Budget woes? Think North Korea!
For the House of Representatives to give the Commission on Human Rights a budget of only P1,000 instead of the P678 million it was seeking is not undemocratic, as suggested by Vice President Leni Robredo. The amount may be frivolous. And it may have abused its power of discretion. But democracy was never in question over what the House did. For the vice president to say so is, to say the least, off the mark.
The power of the purse resides with Congress, a power vested in it by the Constitution. As representatives of the people, it is an authority that emanates from them. Instead of being undemocratic or being a threat to democracy, nothing in fact can be more democratic. If, in the exercise of that power, certain abuses are committed by individual members of Congress, then there are democratic means of rectifying those abuses.
Those individual members, for instance, may be punished by the people in the next elections. And to politicians, no punishment is harsher and more painful than failure to get elected. But that is the democratic way. As to the power to continue disbursing public money the way it sees fit, for as long as that power does not get withdrawn or repealed by a constitutional act, then that will remain the democratic, if nettlesome, way of allocating public money.
It is, therefore, not a problem involving the institution but of the people belonging to it. If there are people whose brains are too small to handle all that power, then that is just the price we have to pay for choosing democracy to rule our lives. Those people did not thrust themselves into office. We did. We were direct and willing participants in their installation.
There are times when Congress acts in accordance with public expectations and there are times when it does not. And it is not whether it acts more often one way and less often the other. It is how we accept its limitations and imperfections because, quite frankly, we have no choice. We are stuck with democracy, especially our brand of democracy, so either we learn to get cozy with it or we do not.

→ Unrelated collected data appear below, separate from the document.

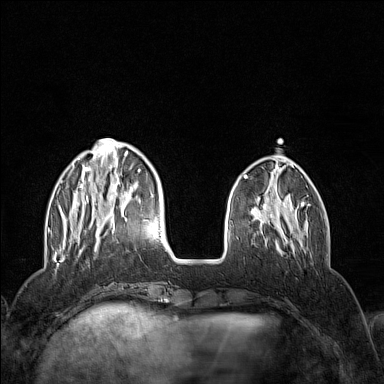
Breast MRI (dynamic contrast-enhanced), one axial slice. Position 40 of 160 along the scan axis. Dynamic contrast-enhanced series, time point 2 of 7 at this slice position (early post-contrast). 1.5 T. TE 1.8 ms, TR 5 ms. 1 mm slice thickness. 384 × 384 image matrix, field of view 300 × 300 mm. Female patient.
Outlined on this slice (semi-automatically segmented with operator editing):
- enhancing-tissue mask used for the functional tumour volume (all voxels passing the contrast-enhancement thresholds inside the analysis volume; usually the tumour): box from (x=57, y=138) to (x=154, y=252) px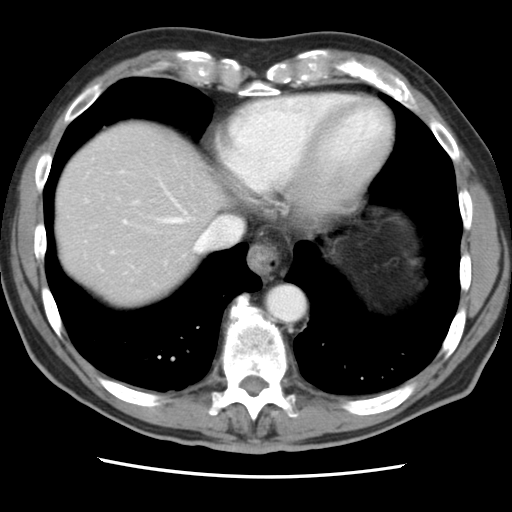
Contrast-enhanced abdominal CT, one axial slice. Slice 75 of 83 in the series (ordered by position). Intravenous contrast given. Soft-tissue window (W 400 / L 40 HU). 5 mm slice thickness. 512 × 512 image matrix, field of view 321 × 321 mm. Case-level facts recorded for this patient, not image findings: patient: female, age 79 years at operation; diagnosis: colorectal cancer liver metastases, imaged before liver resection; multiple liver metastases: yes; largest metastasis: 3.5 cm; disease in both lobes: no.
Annotated regions visible in this slice (outlined manually by an expert reader):
- hepatic veins: box from (x=158, y=211) to (x=242, y=252) px
- liver: (x=57, y=121)–(x=222, y=307)
- planned liver remnant (the part of the liver to remain after resection): (x=57, y=154)–(x=213, y=307)
- portal vein (with intrahepatic branches): (x=123, y=219)–(x=127, y=224)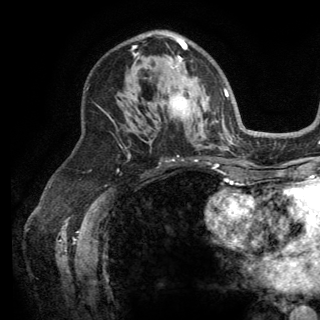
Breast MRI (dynamic contrast-enhanced), one axial slice; position 83 of 150 along the scan axis; cropped to one breast; dynamic contrast-enhanced series, time point 2 of 6 at this slice position (early post-contrast); 3 T; TE 2.8 ms, TR 7.5 ms; 1.2 mm slice thickness; 320 × 320 image matrix, field of view 219 × 219 mm. Female patient.
Structures marked on this image (semi-automatically segmented with operator editing):
- enhancing-tissue mask used for the functional tumour volume (all voxels passing the contrast-enhancement thresholds inside the analysis volume; usually the tumour): bounding box (x1, y1, x2, y2) in pixels: (134, 37, 186, 104)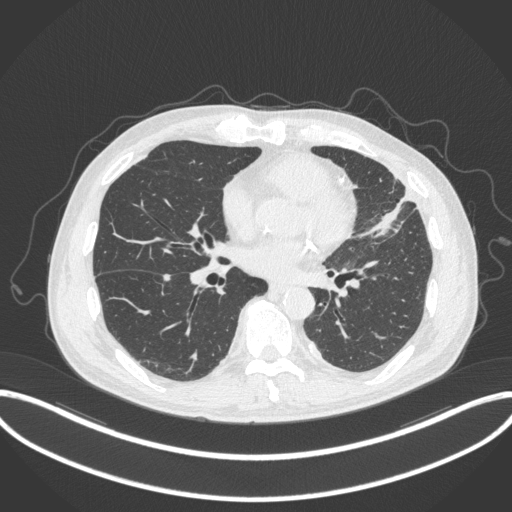
Chest CT, one axial slice. Slice 147 of 382 in the series (ordered by position). Reconstruction kernel B31f. 120 kVp. Lung window (W 1500 / L -600 HU). 1 mm slice thickness. 512 × 512 image matrix. Male patient, age 64 years. Case-level facts recorded for this patient, not image findings: clinical TNM (as recorded): T4 N1 M0; histopathological grade: G3.
Annotated regions visible in this slice (bounding box drawn by a radiologist):
- lung tumour (recorded histology: adenocarcinoma): box from (x=360, y=186) to (x=416, y=242) px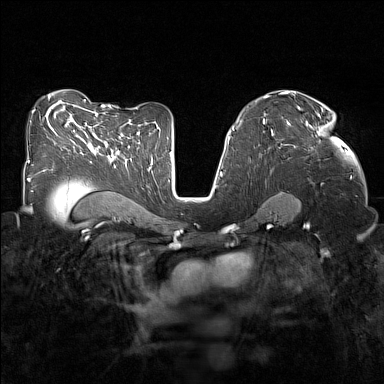
Breast MRI (dynamic contrast-enhanced), one axial slice; position 88 of 160 along the scan axis; dynamic contrast-enhanced series, time point 2 of 7 at this slice position (early post-contrast); 1.5 T; TE 1.8 ms, TR 5 ms; 1 mm slice thickness; 384 × 384 image matrix, field of view 320 × 320 mm. Female patient.
Structures marked on this image (semi-automatic segmentation, software-assisted and operator-edited):
- enhancing-tissue mask used for the functional tumour volume (all voxels passing the contrast-enhancement thresholds inside the analysis volume; usually the tumour): box from (x=287, y=107) to (x=325, y=136) px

We may not like what Congress did. What it did may have been wrong. But that is democracy in action. It shows democracy is alive and well in the Philippines. For things could have been far worse, just as they are in other countries. In North Korea, for example, nobody knows how their budgets are made, or if they even have a budget at all. Yet, if their leader gives nothing, everyone will clap. They must be happy in what is officially called the Democratic People's Republic of Korea.